The DLS experiments were conducted on a Zetasizer Nano-ZS (Malvern, UK). It was equipped with a He-Ne laser, which operated at a 633 nm wavelength, and a digital correlator. Although PSD from 0.4 nm to 10 µm can be measured with this equipment, it is better suited to analyze a narrow PSD ranging from approximately 1 to 500 nm (Bowen, 2002; Dieckmann et al., 2009). The samples were directly injected into the appropriate cell and measurements were executed at a fixed scattering angle of 173^o. Three consecutive measurements were conducted to ensure repeatability.

4.2.4.2 Fractionation through serial membrane filtration

For this test, the concentrations of iron and manganese were successively measured in filtrates from microfilters with pore sizes of 8 µm (CAT. NO. 09845D, Whatman^TM), 3 µm (CAT. NO.

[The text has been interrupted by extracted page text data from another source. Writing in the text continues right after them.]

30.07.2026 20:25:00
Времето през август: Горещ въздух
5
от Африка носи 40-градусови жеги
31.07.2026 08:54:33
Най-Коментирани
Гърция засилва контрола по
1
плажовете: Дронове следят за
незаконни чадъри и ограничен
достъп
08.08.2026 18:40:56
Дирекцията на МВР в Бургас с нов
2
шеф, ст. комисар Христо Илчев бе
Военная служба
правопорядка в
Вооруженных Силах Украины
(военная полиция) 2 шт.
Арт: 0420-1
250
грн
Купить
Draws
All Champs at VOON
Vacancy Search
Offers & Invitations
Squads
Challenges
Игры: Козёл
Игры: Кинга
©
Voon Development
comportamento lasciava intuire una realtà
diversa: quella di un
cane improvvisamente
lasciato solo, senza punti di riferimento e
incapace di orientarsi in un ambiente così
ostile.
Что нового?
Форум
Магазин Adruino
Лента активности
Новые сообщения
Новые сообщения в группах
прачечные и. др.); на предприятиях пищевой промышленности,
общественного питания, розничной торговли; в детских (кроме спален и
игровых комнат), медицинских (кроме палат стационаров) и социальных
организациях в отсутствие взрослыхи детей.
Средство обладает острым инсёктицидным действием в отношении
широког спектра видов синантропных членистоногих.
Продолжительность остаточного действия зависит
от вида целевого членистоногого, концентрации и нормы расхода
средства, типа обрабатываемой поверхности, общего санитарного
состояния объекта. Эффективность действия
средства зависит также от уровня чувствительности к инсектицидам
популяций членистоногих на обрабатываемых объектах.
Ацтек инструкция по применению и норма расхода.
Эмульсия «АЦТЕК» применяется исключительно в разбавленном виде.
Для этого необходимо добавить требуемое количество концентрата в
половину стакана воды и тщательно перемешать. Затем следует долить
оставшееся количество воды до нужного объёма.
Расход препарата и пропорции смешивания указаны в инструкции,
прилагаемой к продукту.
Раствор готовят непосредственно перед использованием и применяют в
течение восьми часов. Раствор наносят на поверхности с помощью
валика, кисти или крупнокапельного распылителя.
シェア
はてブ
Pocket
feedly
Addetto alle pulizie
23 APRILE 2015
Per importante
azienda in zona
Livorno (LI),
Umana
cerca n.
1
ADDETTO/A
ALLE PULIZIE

SSWP04700, Millipore Corp.), 1.2 µm (CAT. NO. RAWP04700, Millipore Corp.), 0.45 µm (LOT NO. T41389, Pall Corp., USA) and 0.1 µm (LOT NO. T21020, Pall Corp., USA), as well as a 30 kDa (PVDF, Sterlitech Corp., USA) ultrafiltration membrane. The samples were vacuum filtered through microfiltration membranes, while a 50 mL pressurized cell (Amicon 8200 device) was employed for the ultrafiltration membrane. The ultrafilter cell was pressurized to approximately 240 kPa (35 psi) using nitrogen gas. Prior to each experiment, the 30 kDa membrane was soaked overnight in ultrapure water. Then, 50 ml of ultrapure water was used to rinse the filter. The microfiltration membranes were rinsed by filtering 500 ml of ultrapure water before use.

The concentrations of iron and manganese were measured in filtrates by inductively coupled plasma-optical emission spectrometry (ICP-OES, model iCAP 6000), following heat and acid digestion with 0.5% HNO3 (Omni Trace® grade, pH < 2) at 80 ˚C for 48 h. The pH analysis was performed with an UltraBasic pH meter (model UB-5 from Denver Instrument).

4.2.5 Zeta potential analysis

The Zetasizer Nano-ZS (Malvern, UK) was also employed to measure the ζ-potential of the particles using phase analysis light scattering. In this method, the ζ-potential is calculated from the measured electrophoretic mobility of the particle in a well-defined electrolyte using the Smoluchowski equation. All measurements were performed in triplicate. The results were averaged and the standard deviation is reported.